C. How can you summarize the data of each variable in a concise way? What statistics are you going to present?
summary(red_wine)
## fixed acidity volatile acidity citric acid residual sugar
## Min. : 4.60 Min. :0.1200 Min. :0.000 Min. : 0.900
## 1st Qu.: 7.10 1st Qu.:0.3900 1st Qu.:0.090 1st Qu.: 1.900
## Median : 7.90 Median :0.5200 Median :0.260 Median : 2.200
## Mean : 8.32 Mean :0.5278 Mean :0.271 Mean : 2.539
## 3rd Qu.: 9.20 3rd Qu.:0.6400 3rd Qu.:0.420 3rd Qu.: 2.600
## Max. :15.90 Max. :1.5800 Max. :1.000 Max. :15.500
## chlorides free sulfur dioxide total sulfur dioxide density
## Min. :0.01200 Min. : 1.00 Min. : 6.00 Min. :0.9901
## 1st Qu.:0.07000 1st Qu.: 7.00 1st Qu.: 22.00 1st Qu.:0.9956
## Median :0.07900 Median :14.00 Median : 38.00 Median :0.9968
## Mean :0.08747 Mean :15.88 Mean : 46.47 Mean :0.9967
## 3rd Qu.:0.09000 3rd Qu.:21.00 3rd Qu.: 62.00 3rd Qu.:0.9978
## Max. :0.61100 Max. :72.00 Max. :289.00 Max. :1.0037
## pH sulphates alcohol quality
## Min. :2.740 Min. :0.3300 Min. : 8.40 Min. :3.000
## 1st Qu.:3.210 1st Qu.:0.5500 1st Qu.: 9.50 1st Qu.:5.000
## Median :3.310 Median :0.6200 Median :10.20 Median :6.000
## Mean :3.311 Mean :0.6581 Mean :10.42 Mean :5.636
## 3rd Qu.:3.400 3rd Qu.:0.7300 3rd Qu.:11.10 3rd Qu.:6.000
## Max. :4.010 Max. :2.0000 Max. :14.90 Max. :8.000
summary(`fixed acidity`)
## Min. 1st Qu. Median Mean 3rd Qu. Max.
## 4.60 7.10 7.90 8.32 9.20 15.90
The summary function for the dataset and for individual variables is effective.

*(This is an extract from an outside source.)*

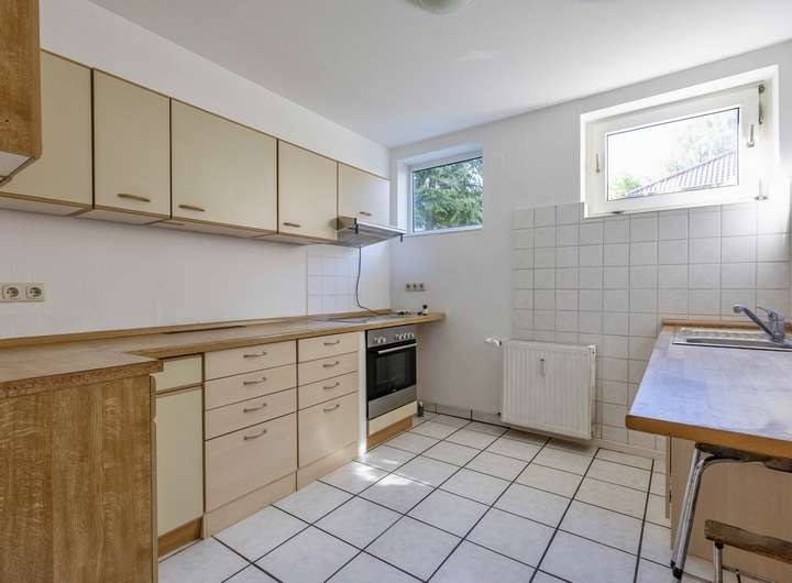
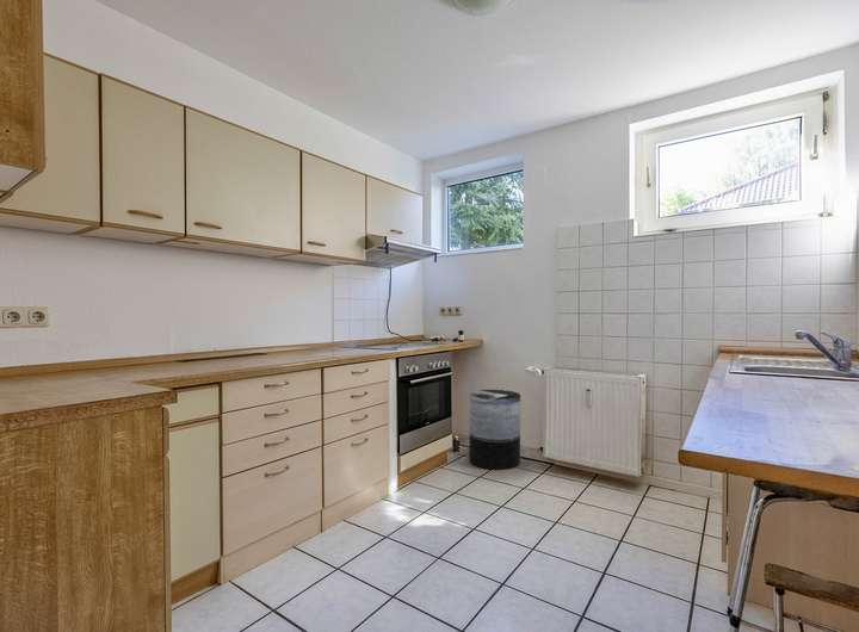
+ trash can [468,389,521,471]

D. How can you visualize the distribution of each variable?
hist(`fixed acidity`)
Hist and boxplot are two great functions to visualize this. See code above for an example of both.
E. Do you see any skewed distributions?
hist(sulfur_sorted)
Skewed to the right
hist(`fixed acidity`)
Skewed to the right
hist(`volatile acidity`)
Skewed to the right
hist(`citric acid`)
Skewed to the right
hist(`residual sugar`)
Skewed to the right
hist(chlorides)
Skewed to the right
hist(`free sulfur dioxide`)
Skewed to the right
hist(`total sulfur dioxide`)
Skewed to the right
hist(density)
Normal distribution
hist(`pH`)
Normal distribution
hist(sulphates)
Skewed to the right
hist(alcohol)
Skewed to the right
hist(quality)
Normal distribution
We can conclude the dataset is skewed to the right as a whole based on the individual variables’ skewness.